Look through the records below and state how many lines carry the string "Adhes", adding nothing.

== DATA ==

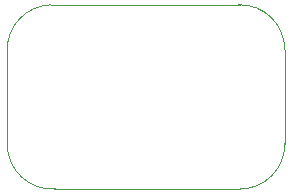
<source format=gko>
%TF.GenerationSoftware,KiCad,Pcbnew,4.0.7-e2-6376~58~ubuntu16.04.1*%
%TF.CreationDate,2017-10-07T14:43:24-07:00*%
%TF.ProjectId,2x3-Potentiometer-P160K-TH,3278332D506F74656E74696F6D657465,v1.3*%
%TF.FileFunction,Profile,NP*%
%FSLAX46Y46*%
G04 Gerber Fmt 4.6, Leading zero omitted, Abs format (unit mm)*
G04 Created by KiCad (PCBNEW 4.0.7-e2-6376~58~ubuntu16.04.1) date Sat Oct  7 14:43:24 2017*
%MOMM*%
%LPD*%
G01*
G04 APERTURE LIST*
%ADD10C,0.350000*%
%ADD11C,0.040640*%
G04 APERTURE END LIST*
D10*
D11*
X22758400Y-24546400D02*
G75*
G03X19065032Y-28446220I106632J-3799820D01*
G01*
X19058400Y-36346400D02*
G75*
G03X23170224Y-40146400I3811824J0D01*
G01*
X38758400Y-40147716D02*
G75*
G03X42558400Y-36246400I0J3801316D01*
G01*
X42559716Y-28346400D02*
G75*
G03X38658400Y-24546400I-3801316J0D01*
G01*
X42558400Y-28346400D02*
X42558400Y-36346400D01*
X38758400Y-24546400D02*
X22758400Y-24546400D01*
X38758400Y-40146400D02*
X23058400Y-40146400D01*
X19060000Y-28346400D02*
X19060000Y-36346400D01*
M02*

</source>
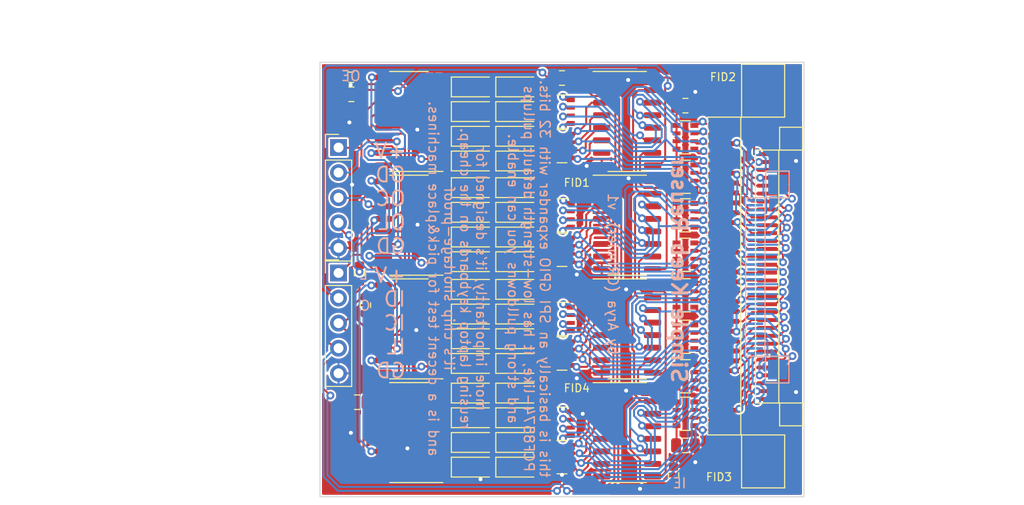
<source format=kicad_pcb>
(kicad_pcb (version 20221018) (generator pcbnew)

  (general
    (thickness 1.6)
  )

  (paper "A4")
  (layers
    (0 "F.Cu" signal)
    (31 "B.Cu" signal)
    (32 "B.Adhes" user "B.Adhesive")
    (33 "F.Adhes" user "F.Adhesive")
    (34 "B.Paste" user)
    (35 "F.Paste" user)
    (36 "B.SilkS" user "B.Silkscreen")
    (37 "F.SilkS" user "F.Silkscreen")
    (38 "B.Mask" user)
    (39 "F.Mask" user)
    (40 "Dwgs.User" user "User.Drawings")
    (41 "Cmts.User" user "User.Comments")
    (42 "Eco1.User" user "User.Eco1")
    (43 "Eco2.User" user "User.Eco2")
    (44 "Edge.Cuts" user)
    (45 "Margin" user)
    (46 "B.CrtYd" user "B.Courtyard")
    (47 "F.CrtYd" user "F.Courtyard")
    (48 "B.Fab" user)
    (49 "F.Fab" user)
    (50 "User.1" user)
    (51 "User.2" user)
    (52 "User.3" user)
    (53 "User.4" user)
    (54 "User.5" user)
    (55 "User.6" user)
    (56 "User.7" user)
    (57 "User.8" user)
    (58 "User.9" user)
  )

  (setup
    (stackup
      (layer "F.SilkS" (type "Top Silk Screen"))
      (layer "F.Paste" (type "Top Solder Paste"))
      (layer "F.Mask" (type "Top Solder Mask") (thickness 0.01))
      (layer "F.Cu" (type "copper") (thickness 0.035))
      (layer "dielectric 1" (type "core") (thickness 1.51) (material "FR4") (epsilon_r 4.5) (loss_tangent 0.02))
      (layer "B.Cu" (type "copper") (thickness 0.035))
      (layer "B.Mask" (type "Bottom Solder Mask") (thickness 0.01))
      (layer "B.Paste" (type "Bottom Solder Paste"))
      (layer "B.SilkS" (type "Bottom Silk Screen"))
      (copper_finish "None")
      (dielectric_constraints no)
    )
    (pad_to_mask_clearance 0)
    (aux_axis_origin 190.975 65)
    (pcbplotparams
      (layerselection 0x00010fc_ffffffff)
      (plot_on_all_layers_selection 0x0000000_00000000)
      (disableapertmacros false)
      (usegerberextensions true)
      (usegerberattributes false)
      (usegerberadvancedattributes false)
      (creategerberjobfile false)
      (dashed_line_dash_ratio 12.000000)
      (dashed_line_gap_ratio 3.000000)
      (svgprecision 6)
      (plotframeref false)
      (viasonmask false)
      (mode 1)
      (useauxorigin true)
      (hpglpennumber 1)
      (hpglpenspeed 20)
      (hpglpendiameter 15.000000)
      (dxfpolygonmode true)
      (dxfimperialunits true)
      (dxfusepcbnewfont true)
      (psnegative false)
      (psa4output false)
      (plotreference true)
      (plotvalue true)
      (plotinvisibletext false)
      (sketchpadsonfab false)
      (subtractmaskfromsilk true)
      (outputformat 1)
      (mirror false)
      (drillshape 0)
      (scaleselection 1)
      (outputdirectory "gerbers/")
    )
  )

  (net 0 "")
  (net 1 "VCC")
  (net 2 "GND")
  (net 3 "/O0")
  (net 4 "/O2")
  (net 5 "/O4")
  (net 6 "/O6")
  (net 7 "/O1")
  (net 8 "Net-(D6-Pad1)")
  (net 9 "/O3")
  (net 10 "Net-(D7-Pad1)")
  (net 11 "/O5")
  (net 12 "Net-(D8-Pad1)")
  (net 13 "/O7")
  (net 14 "Net-(D9-Pad1)")
  (net 15 "/O8")
  (net 16 "Net-(D10-Pad1)")
  (net 17 "/O10")
  (net 18 "Net-(D11-Pad1)")
  (net 19 "/O12")
  (net 20 "Net-(D12-Pad1)")
  (net 21 "/O14")
  (net 22 "Net-(D13-Pad1)")
  (net 23 "/O9")
  (net 24 "Net-(D14-Pad1)")
  (net 25 "/O11")
  (net 26 "Net-(D15-Pad1)")
  (net 27 "/O13")
  (net 28 "Net-(D16-Pad1)")
  (net 29 "/O15")
  (net 30 "/O16")
  (net 31 "/O18")
  (net 32 "/O20")
  (net 33 "/O22")
  (net 34 "/O17")
  (net 35 "/O19")
  (net 36 "/O21")
  (net 37 "/O23")
  (net 38 "/O24")
  (net 39 "Net-(D26-Pad1)")
  (net 40 "/O26")
  (net 41 "Net-(D27-Pad1)")
  (net 42 "/O28")
  (net 43 "Net-(D28-Pad1)")
  (net 44 "/O30")
  (net 45 "Net-(D29-Pad1)")
  (net 46 "/O25")
  (net 47 "Net-(D30-Pad1)")
  (net 48 "/O27")
  (net 49 "Net-(D31-Pad1)")
  (net 50 "/O29")
  (net 51 "Net-(D32-Pad1)")
  (net 52 "/O31")
  (net 53 "IDOUT_0")
  (net 54 "ICLK")
  (net 55 "ILAT")
  (net 56 "ODIN_0")
  (net 57 "OCLK")
  (net 58 "OLAT")
  (net 59 "IOE")
  (net 60 "OOE")
  (net 61 "/C0")
  (net 62 "/C1")
  (net 63 "/C2")
  (net 64 "/C3")
  (net 65 "/C4")
  (net 66 "/C5")
  (net 67 "/C6")
  (net 68 "/C7")
  (net 69 "/C8")
  (net 70 "/C9")
  (net 71 "/C10")
  (net 72 "/C11")
  (net 73 "/C12")
  (net 74 "/C13")
  (net 75 "/C14")
  (net 76 "/C15")
  (net 77 "/C16")
  (net 78 "/C17")
  (net 79 "/C18")
  (net 80 "/C19")
  (net 81 "/C20")
  (net 82 "/C21")
  (net 83 "/C22")
  (net 84 "/C23")
  (net 85 "/C24")
  (net 86 "/C25")
  (net 87 "/C26")
  (net 88 "/C27")
  (net 89 "/C28")
  (net 90 "/C29")
  (net 91 "/C30")
  (net 92 "/C31")
  (net 93 "ODIN_1")
  (net 94 "unconnected-(U2-Pad7)")
  (net 95 "IDOUT_1")
  (net 96 "ODIN_2")
  (net 97 "unconnected-(U4-Pad7)")
  (net 98 "IDOUT_2")
  (net 99 "ODIN_3")
  (net 100 "unconnected-(U6-Pad7)")
  (net 101 "IDOUT_3")
  (net 102 "DIN_4")
  (net 103 "unconnected-(U8-Pad7)")
  (net 104 "IDOUT_4")
  (net 105 "Net-(U1-Pad7)")
  (net 106 "Net-(U1-Pad5)")
  (net 107 "Net-(U1-Pad3)")
  (net 108 "Net-(U1-Pad1)")
  (net 109 "Net-(U1-Pad6)")
  (net 110 "Net-(U5-Pad7)")
  (net 111 "Net-(U5-Pad5)")
  (net 112 "Net-(U5-Pad3)")
  (net 113 "Net-(U5-Pad1)")
  (net 114 "Net-(U5-Pad6)")
  (net 115 "Net-(U5-Pad4)")
  (net 116 "Net-(U5-Pad2)")
  (net 117 "Net-(U5-Pad15)")
  (net 118 "Net-(U7-Pad7)")

  (footprint "Diode_SMD:D_SOD-123F" (layer "F.Cu") (at 162 103.5))

  (footprint "Diode_SMD:D_SOD-123F" (layer "F.Cu") (at 157.5 103.5))

  (footprint "Capacitor_SMD:C_0805_2012Metric" (layer "F.Cu") (at 179 69.4))

  (footprint "Capacitor_SMD:C_0805_2012Metric" (layer "F.Cu") (at 166.5 66.6))

  (footprint "Resistor_SMD:R_Array_Convex_4x0603" (layer "F.Cu") (at 166.5 101.6))

  (footprint "Fiducial:Fiducial_0.75mm_Mask1.5mm" (layer "F.Cu") (at 179.8 107))

  (footprint "Diode_SMD:D_SOD-123F" (layer "F.Cu") (at 162 77.7))

  (footprint "Resistor_SMD:R_0603_1608Metric" (layer "F.Cu") (at 146.6 89.6 -90))

  (footprint "Resistor_SMD:R_Array_Convex_4x0603" (layer "F.Cu") (at 179 84.5))

  (footprint "Diode_SMD:D_SOD-123F" (layer "F.Cu") (at 162 85.2))

  (footprint "Connector_PinHeader_2.54mm:PinHeader_1x05_P2.54mm_Vertical" (layer "F.Cu") (at 143.875 73.64))

  (footprint "Diode_SMD:D_SOD-123F" (layer "F.Cu") (at 162 106))

  (footprint "Resistor_SMD:R_Array_Convex_4x0603" (layer "F.Cu") (at 166.5 105))

  (footprint "Resistor_SMD:R_Array_Convex_4x0603" (layer "F.Cu") (at 166.5 73.5))

  (footprint "Resistor_SMD:R_0603_1608Metric" (layer "F.Cu") (at 177.8 106.8 -90))

  (footprint "Resistor_SMD:R_Array_Convex_4x0603" (layer "F.Cu") (at 166.5 80.5))

  (footprint "Diode_SMD:D_SOD-123F" (layer "F.Cu") (at 162 93))

  (footprint "Diode_SMD:D_SOD-123F" (layer "F.Cu") (at 162 82.7))

  (footprint "Resistor_SMD:R_Array_Convex_4x0603" (layer "F.Cu") (at 179 80.5))

  (footprint "Resistor_SMD:R_Array_Convex_4x0603" (layer "F.Cu") (at 166.5 70))

  (footprint "Diode_SMD:D_SOD-123F" (layer "F.Cu") (at 162 95.5))

  (footprint "simple_keeb_reuser:FPC_40_1mm" (layer "F.Cu") (at 182.925 82.74 90))

  (footprint "Resistor_SMD:R_Array_Convex_4x0603" (layer "F.Cu") (at 179 100.6))

  (footprint "Package_SO:SO-16_3.9x9.9mm_P1.27mm" (layer "F.Cu") (at 173.1 102.5))

  (footprint "Connector_PinHeader_2.54mm:PinHeader_1x05_P2.54mm_Vertical" (layer "F.Cu") (at 143.875 86.34))

  (footprint "Fiducial:Fiducial_0.75mm_Mask1.5mm" (layer "F.Cu") (at 165.8 77.2))

  (footprint "Diode_SMD:D_SOD-123F" (layer "F.Cu") (at 157.5 90.5))

  (footprint "Resistor_SMD:R_Array_Convex_4x0603" (layer "F.Cu") (at 179 72.6))

  (footprint "Diode_SMD:D_SOD-123F" (layer "F.Cu") (at 162 90.5))

  (footprint "Resistor_SMD:R_Array_Convex_4x0603" (layer "F.Cu") (at 179 76.6))

  (footprint "Diode_SMD:D_SOD-123F" (layer "F.Cu") (at 162 98.5))

  (footprint "Diode_SMD:D_SOD-123F" (layer "F.Cu") (at 157.5 85.2))

  (footprint "Diode_SMD:D_SOD-123F" (layer "F.Cu") (at 162 70))

  (footprint "Capacitor_SMD:C_0805_2012Metric" (layer "F.Cu") (at 145.75 99.425 180))

  (footprint "Resistor_SMD:R_Array_Convex_4x0603" (layer "F.Cu") (at 179 88.6))

  (footprint "Diode_SMD:D_SOD-123F" (layer "F.Cu") (at 162 72.5))

  (footprint "Diode_SMD:D_SOD-123F" (layer "F.Cu") (at 157.5 98.5))

  (footprint "Package_SO:SO-16_3.9x9.9mm_P1.27mm" (layer "F.Cu") (at 173.1 92))

  (footprint "Diode_SMD:D_SOD-123F" (layer "F.Cu") (at 157.5 95.5))

  (footprint "Package_SO:SO-16_3.9x9.9mm_P1.27mm" (layer "F.Cu") (at 151 81.5 180))

  (footprint "Diode_SMD:D_SOD-123F" (layer "F.Cu") (at 162 101))

  (footprint "Capacitor_SMD:C_0805_2012Metric" (layer "F.Cu") (at 145.175 68.25 180))

  (footprint "Diode_SMD:D_SOD-123F" (layer "F.Cu") (at 157.5 72.5))

  (footprint "Diode_SMD:D_SOD-123F" (layer "F.Cu") (at 157.5 88))

  (footprint "Resistor_SMD:R_0603_1608Metric" (layer "F.Cu") (at 145.15 66.525))

  (footprint "Diode_SMD:D_SOD-123F" (layer "F.Cu") (at 157.5 82.7))

  (footprint "Resistor_SMD:R_Array_Convex_4x0603" (layer "F.Cu")
    (tstamp a5b5b5ad-d576-43f0-b89d-ee4306e0974d)
    (at 166.5 94.5)
    (descr "Chip Resistor Network, ROHM MNR14 (see mnr_g.pdf)")
    (tags "resistor array")
    (property "Sheetfile" "simple_keeb_reuser.kicad_sch")
    (property "Sheetname" "")
    (path "/fc4707a7-8c28-4ea6-84f5-afd957ea9a8a")
    (attr smd)
    (fp_text reference "RN6" (at 0 -2.8) (layer "F.SilkS") hide
        (effects (font (size 1 1) (thickness 0.15)))
      (tstamp 02d396ee-23fa-4983-ba17-7c6e2b5278cf)
    )
    (fp_text value "22" (at 0 2.8) (layer "F.Fab")
        (effects (font (size 1 1) (thickness 0.15)))
      (tstamp b4c9c43c-42f2-420f-bdf8-4e1c43b78b25)
    )
    (fp_text user "${REFERENCE}" (at 0 0 90) (layer "F.Fab")
        (effects (font (size 0.5 0.5) (thickness 0.075)))
      (tstamp 454443f8-12cf-48c1-86ba-a978d9105cbc)
    )
    (fp_line (start 0.5 -1.68) (end -0.5 -1.68)
      (stroke (width 0.12) (type solid)) (layer "F.SilkS") (tstamp a9f8c4a7-39da-46d6-8b62-ab1e67fb238f))
    (fp_line (start 0.5 1.68) (end -0.5 1.68)
      (stroke (width 0.12) (type solid)) (layer "F.SilkS") (tstamp c8630bd2-44f9-4338-8518-f8a17896f304))
    (fp_line (start -1.55 -1.85) (end -1.55 1.85)
      (stroke (width 0.05) (type solid)) (layer "F.CrtYd") (tstamp c35b7d99-2858-4fc9-bbd3-5bdf1ec452cd))
    (fp_line (start -1.55 -1.85) (end 1.55 -1.85)
      (stroke (width 0.05) (type solid)) (layer "F.CrtYd") (tstamp 61442de6-7c27-4122-a637-4f93eaa0e29f))
    (fp_line (start 1.55 1.85) (end -1.55 1.85)
      (stroke (width 0.05) (type solid)) (layer "F.CrtYd") (tstamp 814afbc2-8fd0-4987-8c10-1a0761b735ec))
    (fp_line (start 1.55 1.85) (end 1.55 -1.85)
      (stroke (width 0.05) (type solid)) (layer "F.CrtYd") (tstamp ff6634f2-59e2-46e1-91ea-21527c71e089))
    (fp_line (start -0.8 -1.6) (end 0.8 -1.6)
      (stroke (width 0.1) (type solid)) (layer "F.Fab") (tstamp 8ecd379a-1fab-4970-afd8-08de8697cb68))
    (fp_line (start -0.8 1.6) (end -0.8 -1.6)
      (stroke (width 0.1) (type solid)) (layer "F.Fab") (tstamp 6ce19899-3dbd-45c7-96a5-4c26230d93b9))
    (fp_line (start 0.8 -1.6) (end 0.8 1.6)
      (stroke (width 0.1) (type solid)) (layer "F.Fab") (tstamp 38c81e2b-f75b-4b1d-af54-89e1a9b051f2))
    (fp_line (start 0.8 1.6) (end -0.8 1.6)
      (stroke (width 0.1) (type solid)) (layer "F.Fab") (tstamp ccb9079e-ecf9-4441-8d9b-c0bb8685eb77))
    (pad "1" smd rect (at -0.9 -1.2) (size 0.8 0.5) (layers "F.Cu" "F.Paste" "F.Mask")
      (net 32 "/O20")
... [933114 chars truncated]
</source>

===

## PROBLEM SOLUTION
2